220 **02******************************************************************0****0*2*************************200*****2******0200
quit
221 2.0.0 mx02.cpt.softwarefutures.com Service closing transmission channel

The only time I've seen a greeting like that before is from the
University of Kwazulu Natal here in South Africa. They are RFC
ignorant (DSN) and they tarpit connections to the point where the
SMTP timeout takes effect from my side (I've seen a response take
take 15 minutes to be acknowledged). I don't have the time to
dissect this one. I've no reason to believe that this bunch mentioned
here are not spam kooks as well and have an SMTP server sufficiently
broken to result in wierd and wonderful behaviours.

The second log message, the server does not accept connections on
port 25, but DNS claims it's www.cadiz.co.za. Maybe it's some
home-brew thing that delivers mail out and also has a sufficiently
broken SMTP implimentation.

I'm pretty sure that if I pick any random entry fom my log there
will be some similar anomaly. Lets see:

2005-05-17 12:34:47 SMTP connection from (host138-132.pool82104.interbusiness.it) [82.104.132.138] lost while reading message data (header)

[ian] ~ $ nslookup 82.104.132.138
...
Name:    host138-132.pool82104.interbusiness.it
Address:  82.104.132.138


[ian] ~ $ telnet 82.104.132.138 25
Trying 82.104.132.138...
telnet: connect to address 82.104.132.138: Operation timed out
telnet: Unable to connect to remote host

From the DNS, this looks like a dialup. It's probably a pawn3d machine.

I must say, I really think this is a non-issue. It probably relates
to the remote side not being willing to wait more than a second or
two while you run the message though SA and some AV scanner. If it's
a pawn3d machine, it probably won't even bother with a TCP RST, it
might just abandon the connection leaving you to time out.

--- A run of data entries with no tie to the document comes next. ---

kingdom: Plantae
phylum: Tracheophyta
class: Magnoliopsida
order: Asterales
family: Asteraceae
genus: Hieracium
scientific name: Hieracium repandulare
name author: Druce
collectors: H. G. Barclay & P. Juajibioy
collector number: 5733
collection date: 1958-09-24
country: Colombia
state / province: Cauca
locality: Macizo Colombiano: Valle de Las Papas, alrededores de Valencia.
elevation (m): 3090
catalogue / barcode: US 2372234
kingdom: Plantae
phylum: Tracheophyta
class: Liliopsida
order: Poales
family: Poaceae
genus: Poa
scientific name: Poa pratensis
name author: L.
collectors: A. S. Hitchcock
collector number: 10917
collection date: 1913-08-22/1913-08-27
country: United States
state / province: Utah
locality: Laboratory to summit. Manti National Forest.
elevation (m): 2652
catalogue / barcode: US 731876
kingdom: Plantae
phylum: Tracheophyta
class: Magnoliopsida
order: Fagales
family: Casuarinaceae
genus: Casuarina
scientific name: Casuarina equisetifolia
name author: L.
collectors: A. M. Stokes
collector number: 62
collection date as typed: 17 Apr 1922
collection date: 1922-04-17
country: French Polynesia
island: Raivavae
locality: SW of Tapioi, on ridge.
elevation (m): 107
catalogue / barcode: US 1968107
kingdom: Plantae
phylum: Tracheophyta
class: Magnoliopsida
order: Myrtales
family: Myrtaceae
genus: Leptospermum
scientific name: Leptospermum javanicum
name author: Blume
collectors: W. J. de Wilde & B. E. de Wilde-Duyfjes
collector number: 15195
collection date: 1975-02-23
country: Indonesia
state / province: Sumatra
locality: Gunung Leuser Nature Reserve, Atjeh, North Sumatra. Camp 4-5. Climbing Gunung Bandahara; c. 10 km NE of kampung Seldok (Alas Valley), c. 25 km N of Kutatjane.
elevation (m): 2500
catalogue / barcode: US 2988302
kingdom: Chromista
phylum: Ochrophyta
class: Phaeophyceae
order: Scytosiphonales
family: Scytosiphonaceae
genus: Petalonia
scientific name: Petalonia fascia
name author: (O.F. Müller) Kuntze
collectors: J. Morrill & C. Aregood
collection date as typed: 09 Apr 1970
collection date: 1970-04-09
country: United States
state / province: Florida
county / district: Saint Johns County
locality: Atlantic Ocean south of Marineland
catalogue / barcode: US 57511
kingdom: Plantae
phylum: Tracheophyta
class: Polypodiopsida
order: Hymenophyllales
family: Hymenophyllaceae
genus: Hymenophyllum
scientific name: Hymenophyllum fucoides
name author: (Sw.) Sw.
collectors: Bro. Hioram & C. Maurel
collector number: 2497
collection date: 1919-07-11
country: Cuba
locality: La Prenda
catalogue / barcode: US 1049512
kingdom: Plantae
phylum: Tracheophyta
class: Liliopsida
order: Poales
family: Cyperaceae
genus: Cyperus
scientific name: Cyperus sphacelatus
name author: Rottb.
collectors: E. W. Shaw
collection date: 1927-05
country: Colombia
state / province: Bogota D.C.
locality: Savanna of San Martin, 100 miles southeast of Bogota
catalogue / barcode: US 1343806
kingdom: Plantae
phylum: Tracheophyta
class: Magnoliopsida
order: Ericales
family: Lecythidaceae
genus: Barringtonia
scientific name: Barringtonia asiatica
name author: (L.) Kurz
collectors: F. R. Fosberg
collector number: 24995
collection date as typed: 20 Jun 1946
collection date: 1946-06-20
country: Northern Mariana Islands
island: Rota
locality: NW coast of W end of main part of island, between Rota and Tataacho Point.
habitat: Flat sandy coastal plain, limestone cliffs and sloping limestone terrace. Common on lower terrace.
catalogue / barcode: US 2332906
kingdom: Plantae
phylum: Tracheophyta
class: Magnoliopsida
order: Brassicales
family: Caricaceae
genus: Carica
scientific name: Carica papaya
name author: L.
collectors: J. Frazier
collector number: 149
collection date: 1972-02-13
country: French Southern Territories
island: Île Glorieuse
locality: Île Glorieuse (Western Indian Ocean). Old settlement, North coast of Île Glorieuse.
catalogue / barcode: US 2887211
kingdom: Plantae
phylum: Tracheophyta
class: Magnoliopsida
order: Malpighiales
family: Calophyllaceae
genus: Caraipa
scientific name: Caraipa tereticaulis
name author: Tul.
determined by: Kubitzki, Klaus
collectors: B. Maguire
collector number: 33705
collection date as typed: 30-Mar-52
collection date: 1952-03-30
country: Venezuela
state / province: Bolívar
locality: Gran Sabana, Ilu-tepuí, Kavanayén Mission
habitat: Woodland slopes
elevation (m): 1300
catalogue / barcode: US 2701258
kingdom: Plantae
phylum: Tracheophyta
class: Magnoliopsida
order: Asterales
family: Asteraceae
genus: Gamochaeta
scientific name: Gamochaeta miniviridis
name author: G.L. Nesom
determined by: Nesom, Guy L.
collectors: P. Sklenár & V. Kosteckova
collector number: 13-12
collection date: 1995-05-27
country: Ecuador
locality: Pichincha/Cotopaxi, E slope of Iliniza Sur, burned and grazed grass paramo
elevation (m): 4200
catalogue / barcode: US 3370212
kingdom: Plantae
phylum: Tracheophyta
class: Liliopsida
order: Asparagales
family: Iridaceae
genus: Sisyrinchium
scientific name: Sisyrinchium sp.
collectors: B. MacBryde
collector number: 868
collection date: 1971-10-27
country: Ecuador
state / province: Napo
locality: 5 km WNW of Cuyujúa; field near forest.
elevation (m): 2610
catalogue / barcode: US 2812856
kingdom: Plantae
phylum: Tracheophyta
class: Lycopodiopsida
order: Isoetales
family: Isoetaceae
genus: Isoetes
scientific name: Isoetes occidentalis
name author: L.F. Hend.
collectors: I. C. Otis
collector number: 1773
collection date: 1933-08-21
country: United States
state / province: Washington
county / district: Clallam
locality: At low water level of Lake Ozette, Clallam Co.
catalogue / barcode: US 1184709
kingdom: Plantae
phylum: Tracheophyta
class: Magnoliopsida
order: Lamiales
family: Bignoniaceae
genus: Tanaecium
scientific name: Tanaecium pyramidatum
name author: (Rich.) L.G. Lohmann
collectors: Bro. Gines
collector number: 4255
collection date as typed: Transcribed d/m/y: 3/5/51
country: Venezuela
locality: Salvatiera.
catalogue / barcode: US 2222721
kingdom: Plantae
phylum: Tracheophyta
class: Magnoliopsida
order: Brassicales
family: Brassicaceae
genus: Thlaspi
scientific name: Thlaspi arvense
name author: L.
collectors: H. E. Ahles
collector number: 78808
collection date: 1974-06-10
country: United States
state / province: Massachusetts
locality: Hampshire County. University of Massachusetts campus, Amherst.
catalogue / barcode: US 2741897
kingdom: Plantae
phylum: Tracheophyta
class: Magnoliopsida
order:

Otherwise,
it just RSTs the connection if it doesn't get a response quickly
enough to CRLF.CRLF after DATA. It should wait 5 minutes, but how
many spammers and virii are prepared to wait that long, after all
they have the whole world to infect. So many computers so little
time.

Perhaps all that postfix or qmail will buy you is that they won't
log on this condition. The additional feature qmail will give you
is a huge amount of colateral spam as a byproduct of its implimentation.
Actually, it won't give that to you, you will give that to the
world. Think hard about that before you install that piece of junk.